In this case, there is some solid corroborating evidence: Without disclosing their source of information, FBI agents dutifully informed me about Junior's anger back then, advising me to be a little more cautious than usual. They added that the younger Gotti had hired an ex-NYPD detective who had been bounced from the force as corrupt to follow me around and "dig up some dirt." He should've just asked. I could have told him exactly which of my old editors would be glad to help him out.

As for his own marital troubles and lawyer feuds, Kasman states in his $2 million lawsuit against Ft. Lauderdale attorney Barry Roderman, that the lawyer "was involved in an inappropriate personal relationship with" his ex-wife's attorney. As a result, Roderman was guilty of extortion as well as "legal malpractice, breach of fiduciary duty and breach of contract."

We couldn't get Roderman's side of this because he did not return several calls. Too bad, we could have compared notes on Lewis.

Kasman has a slew of litigation going against lawyers. In addition to the Roderman suit, he has one against a second attorney. He also has charged other Florida attorneys and judges with malpractice during the three years his divorce case was in the courts. Among other things, Mrs. Kasman won $439,000 from the sale of their home, and judgments totaling $350,000, which Kasman has not yet paid. The case ended in October, 2009. It's unclear exactly where Kasman resides (some court papers suggest he lives with his mother in Palm Beach). But wherever it is, sources say two former Navy SEALs make up his personal protection detail.

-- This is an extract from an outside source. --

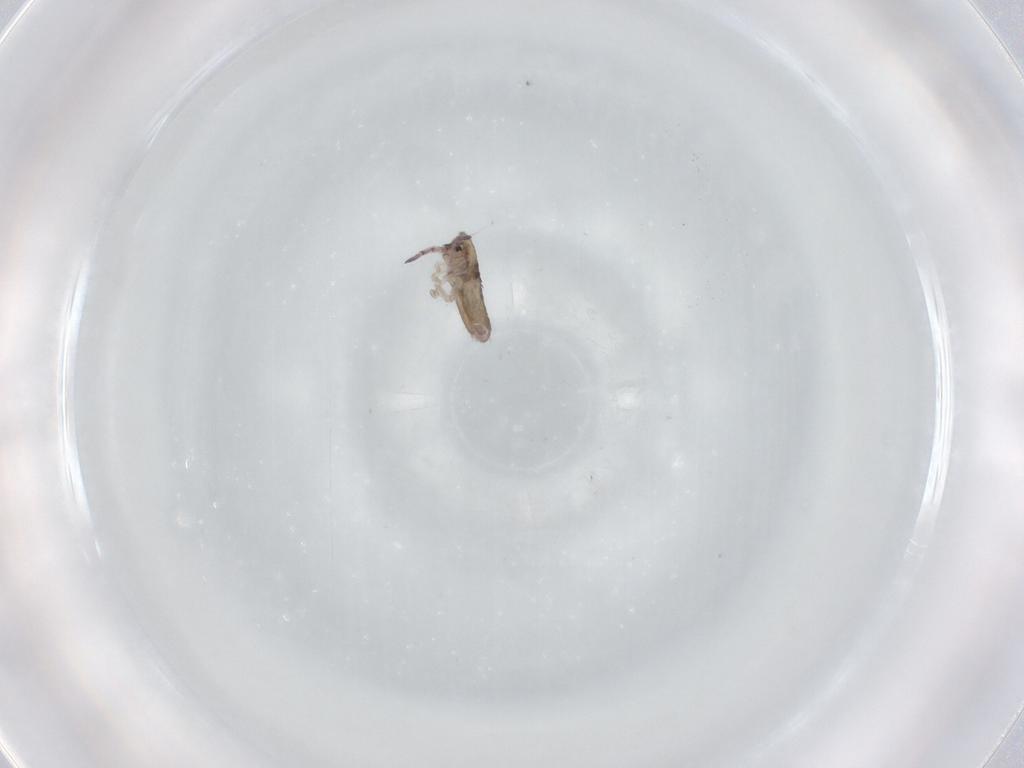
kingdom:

For two years, beginning in August of 2008, according to court records, and letters and other documents that Gang Land was provided by Kasman and Levin, the attorney was retained by Eileen Kasman's father, Albert Kula, to represent his daughter and consult with the Florida firm that handled her divorce case.

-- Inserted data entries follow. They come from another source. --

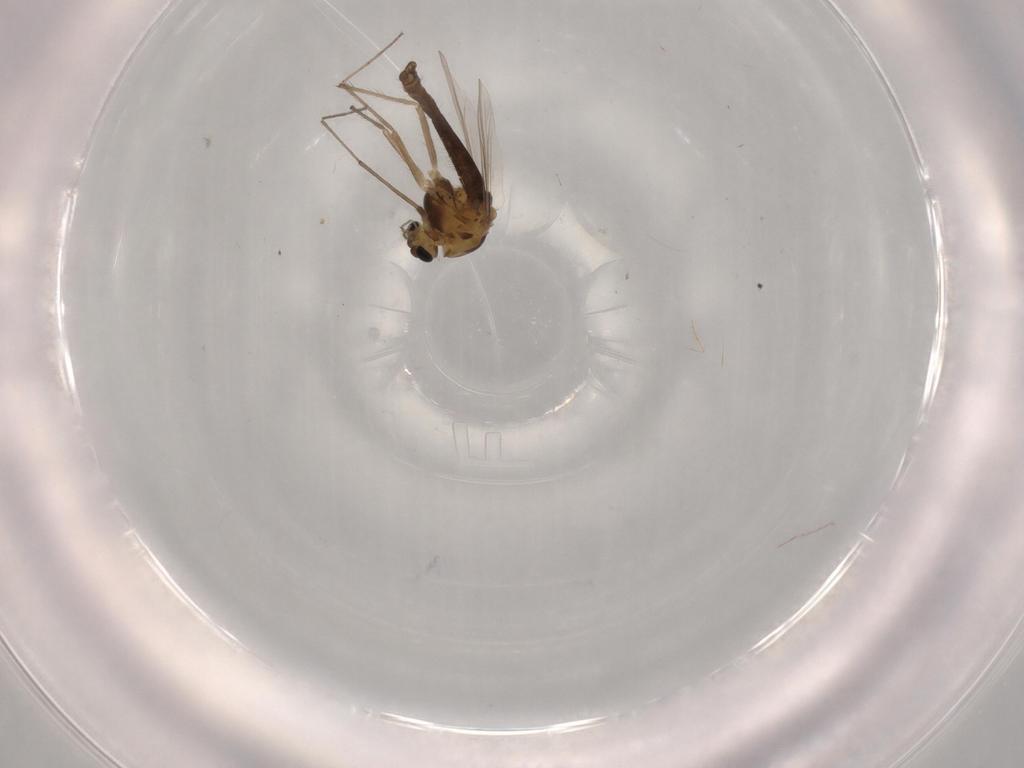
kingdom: Animalia
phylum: Arthropoda
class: Insecta
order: Diptera
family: Chironomidae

Kasman claims that he has told the U.S. Attorney's Office in Brooklyn that Levin's real purpose while working for his ex-wife was to "obstruct justice and put a federal witness, me, in harm's way. He was just trying to find out my location when I was operating as a cooperating witness. He took $50,000 from my father-in-law and all he did was ask my father-in-law, 'Where's Lewis?' He'll see me in court."

Said Levin: "He's a pathological liar. And a pathetic human being. All I did was try to protect his ex-wife and help her recoup the hundreds of thousands he stole from his children's trust funds. The work I did for Eileen Kasman is documented in a transfile of my work product. That this subhuman waste product is allowed to be in society, and to extort all the lawyers involved in his divorce case is a sad example of what cooperating witnesses can get away with under the guise of government protection."

Kasman, who became a paid FBI informer in 1997 and wore a wire against numerous mobsters and members of Gotti's family, including his widow, from 2005 to 2007, pleaded guilty to racketeering conspiracy and other crimes he committed while working for the feds. He was sentenced to three years of supervised release in September.

Spokesmen for the FBI and Brooklyn U.S. Attorney's office did not respond to queries about Kasman's status, or the charges and counterclaims that he and Levin made about each other.

Gang Land hates to take sides on this, but three minutes in the ring, Marquess of Queensberry rules of course, sounds like a nice way to settle things.